Benjamin B. Martin (1883 - 1932) was an artist. He made his living in Seattle, Washington, where he worked as an illustrator for the Seattle Times, and later in New York, where he worked as a commercial artist. One of his lasting legacies was his work as a member of the Seattle Cartoonists' Club, in the club's book The Cartoon; A Reference Book of Seattle's Successful Men.

==Joy and tragedy in Seattle==
He and his wife Lydia moved to Seattle, and she died January 14, 1911, the same year his work for the cartoonists' club was published. He stayed in Seattle, reporting to the draft board that he was an artist for the Seattle Times in 1918.

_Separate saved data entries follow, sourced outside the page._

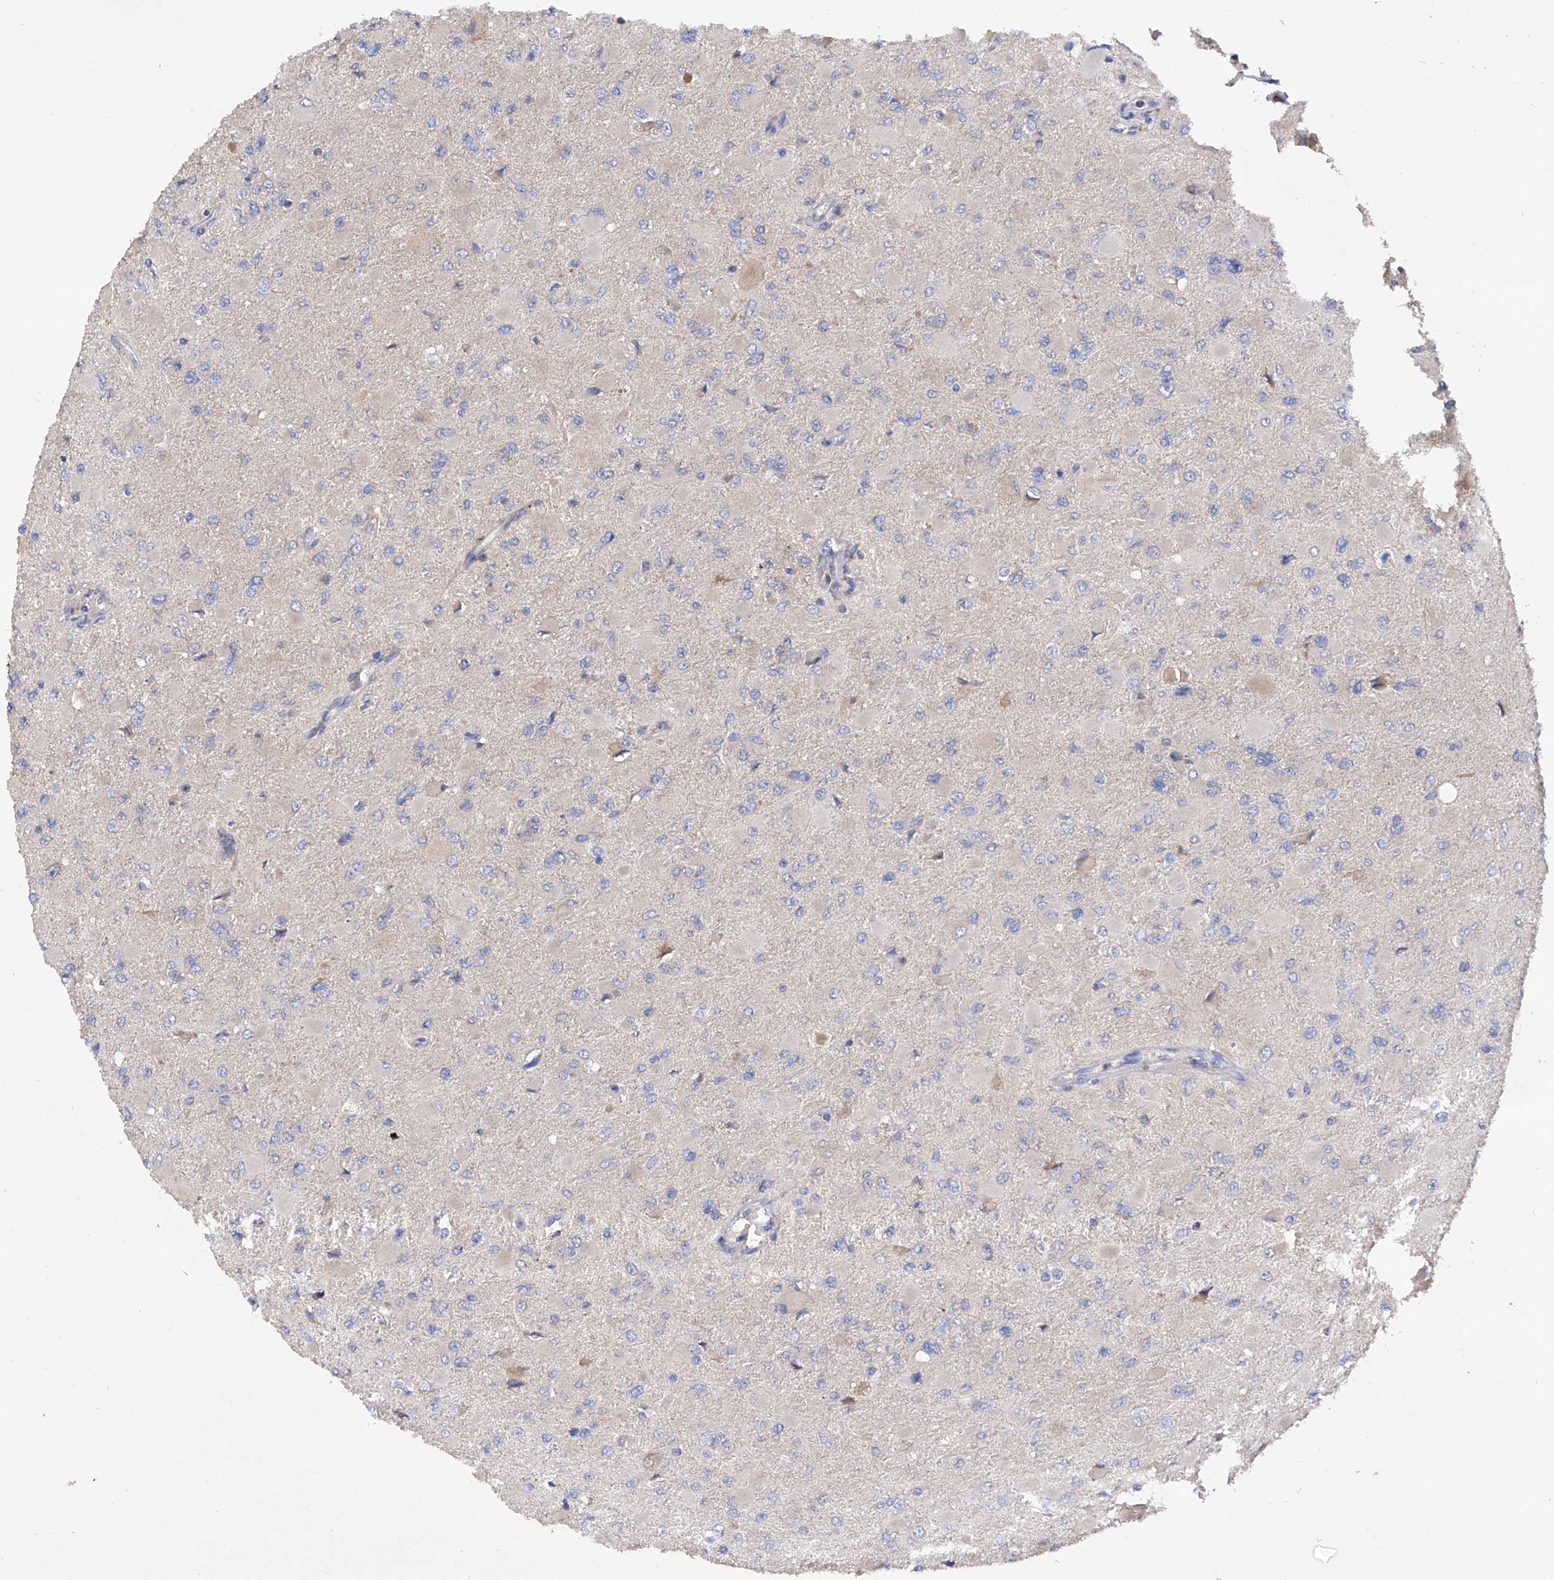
{"staining": {"intensity": "negative", "quantity": "none", "location": "none"}, "tissue": "glioma", "cell_type": "Tumor cells", "image_type": "cancer", "snomed": [{"axis": "morphology", "description": "Glioma, malignant, High grade"}, {"axis": "topography", "description": "Cerebral cortex"}], "caption": "Immunohistochemical staining of human malignant high-grade glioma exhibits no significant positivity in tumor cells.", "gene": "INPP5B", "patient": {"sex": "female", "age": 36}}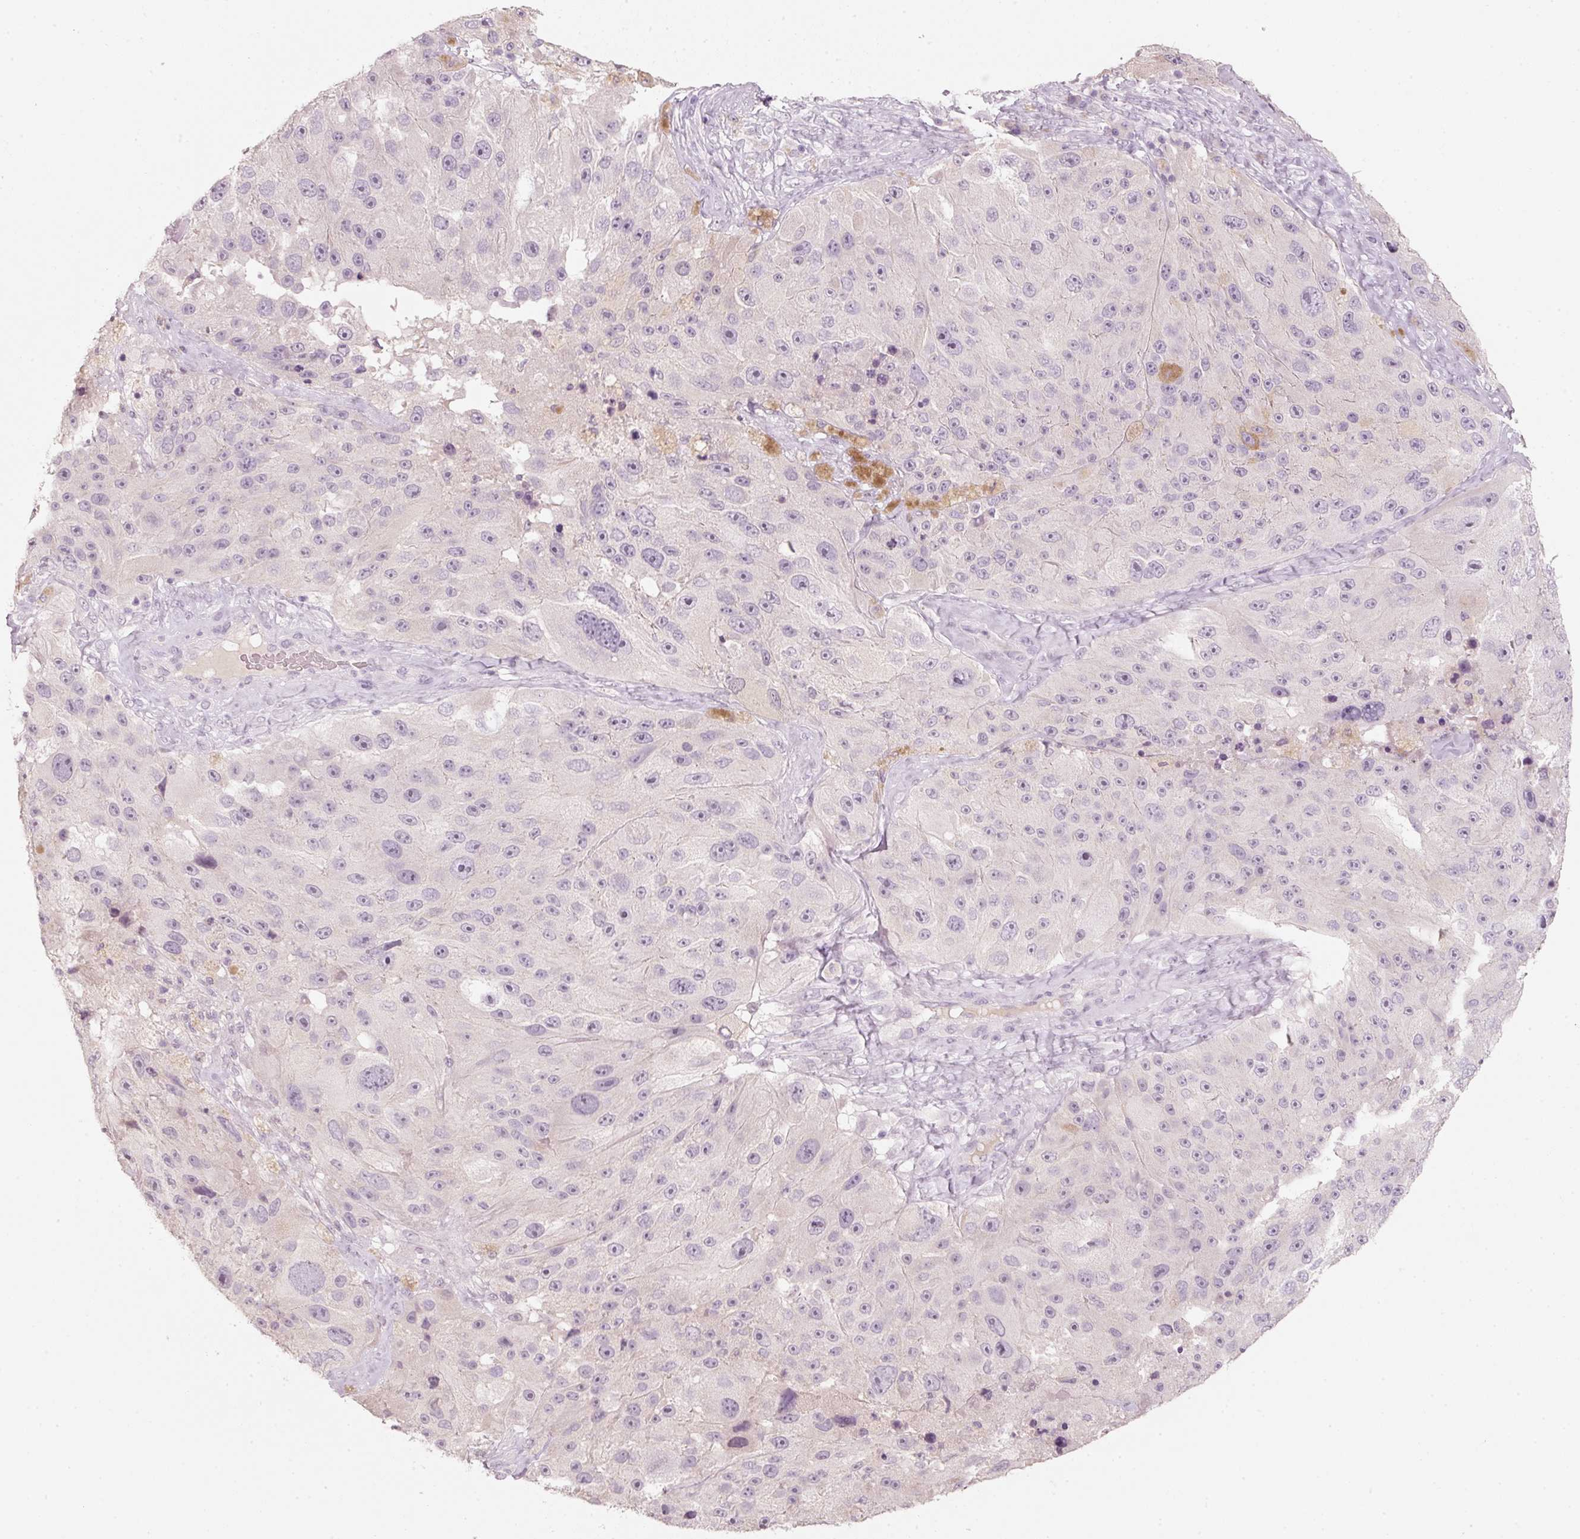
{"staining": {"intensity": "negative", "quantity": "none", "location": "none"}, "tissue": "melanoma", "cell_type": "Tumor cells", "image_type": "cancer", "snomed": [{"axis": "morphology", "description": "Malignant melanoma, Metastatic site"}, {"axis": "topography", "description": "Lymph node"}], "caption": "DAB (3,3'-diaminobenzidine) immunohistochemical staining of human melanoma displays no significant staining in tumor cells.", "gene": "STEAP1", "patient": {"sex": "male", "age": 62}}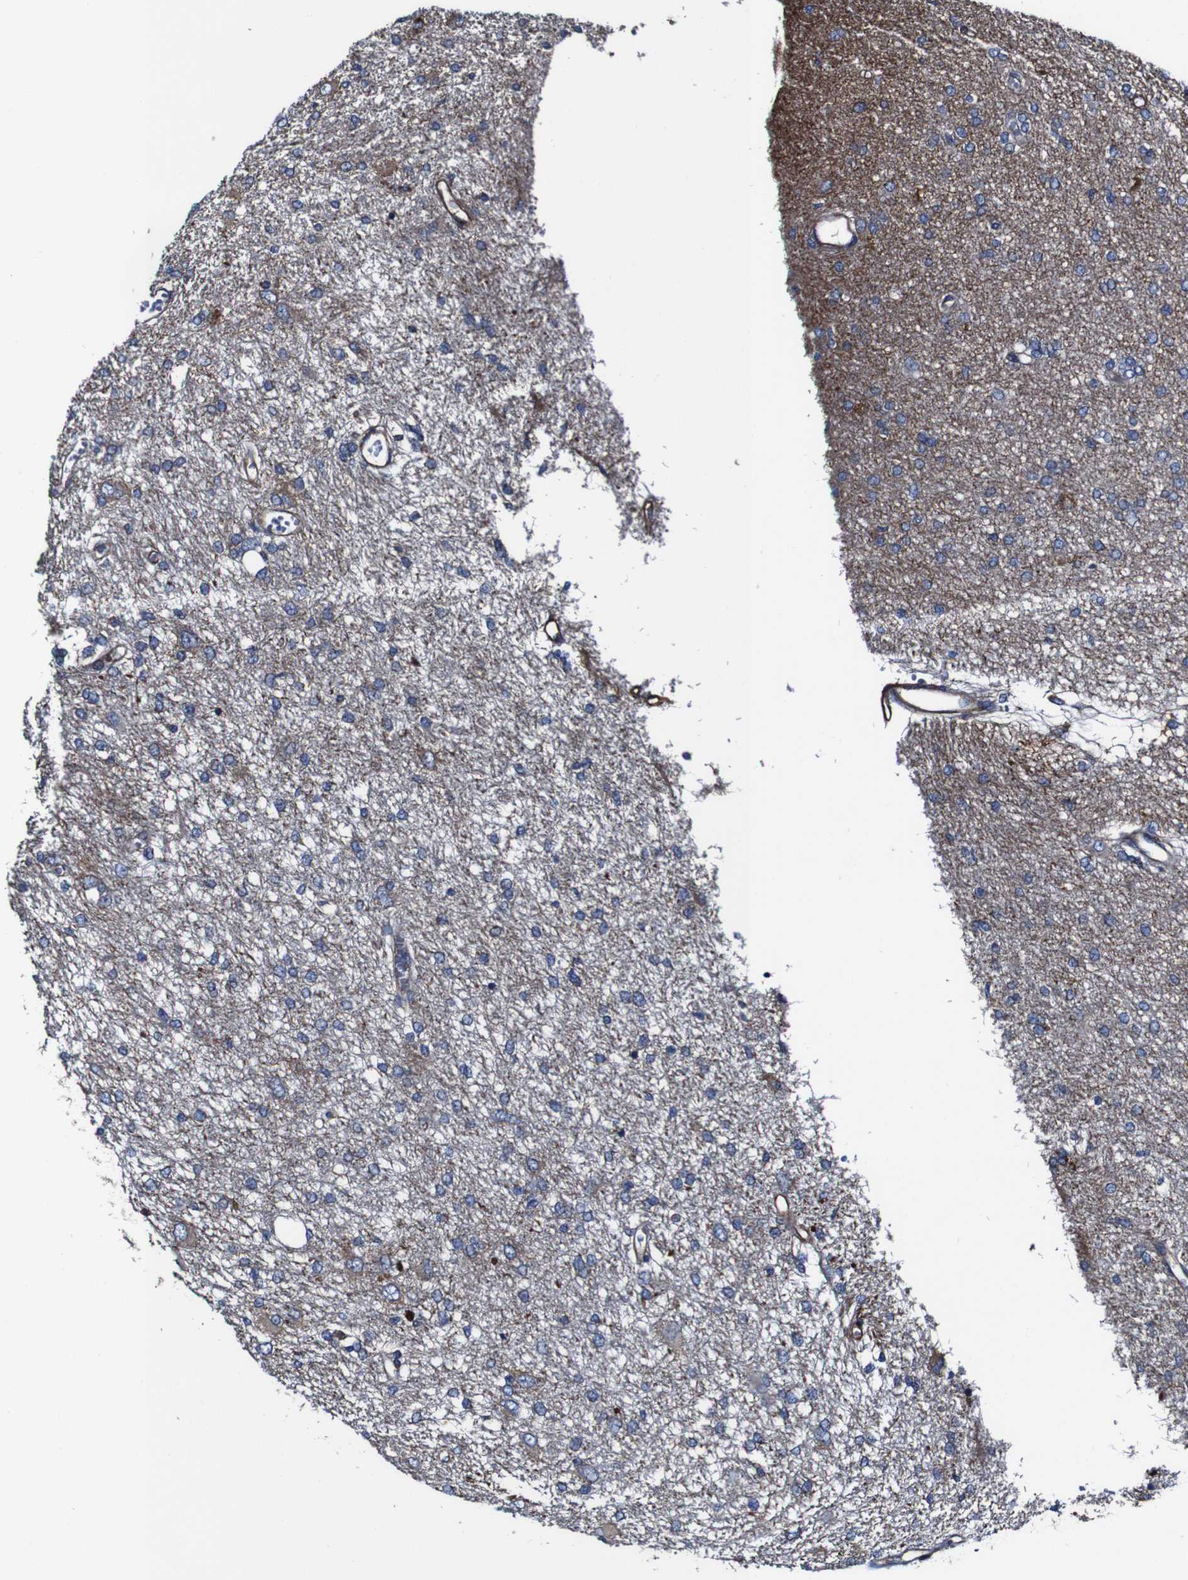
{"staining": {"intensity": "moderate", "quantity": "<25%", "location": "cytoplasmic/membranous"}, "tissue": "glioma", "cell_type": "Tumor cells", "image_type": "cancer", "snomed": [{"axis": "morphology", "description": "Glioma, malignant, High grade"}, {"axis": "topography", "description": "Brain"}], "caption": "A histopathology image of human glioma stained for a protein shows moderate cytoplasmic/membranous brown staining in tumor cells.", "gene": "CSF1R", "patient": {"sex": "female", "age": 59}}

He married again, to Cora Lucinda Davidson, and they had twin girls Ellen Jane Martin and June Dair Martin, born May 14, 1916. Cora died from tuberculosis fifteen months later on August 3, 1917, in Spokane, Washington. Benjamin continued living in Seattle, with an aunt, Pleiades Martin, and raising his daughters; they were together in January 1920 for the Census. Eleven months after that his daughter Ellen died on December 6, 1920. After Ellen's death, Martin's family life "fell apart" and he and a fellow artist, Jack Bechdolt, hit the road as "Soldiers of Fortune". June was shipped off to Oakland, California, where she joined her grandparents.

==New York==
Martin eventually ended up in New York City, where he established himself again as an illustrator. As his fortunes improved, he asked his parents, along with his daughter June, to live with him in the city. His mother, Elizabeth, died in New York City on November 6, 1923, and the family "fell apart" again. Ben and his friend Jack, hit the road again, leaving his daughter June in the care of his father. The state eventually decided to "take June [his remaining daughter] out of circumstances and sent her to the Hope Farm school" Verbank, New York, about 1927. They never reunited.

In 1930, Brown reported to the federal census that he was living as a roomer in New York, working as a commercial artist. He spent the last years of his life as a hobo, according to his grandson, and died in 1932 in Bloomington, Illinois. The death certificate there listed him as a sign painter.

Illustration of S. R. Hutchinson, superintendent of the Seattle Lighting Company in 1915 by Benjamin B. Brown, Seattle Daily Times, February 14, 1915.

==Works==
- The Cartoon; A Reference Book of Seattle's Successful Men, Frank Calvert (ed.), Metropolitan Press, Seattle, 1911.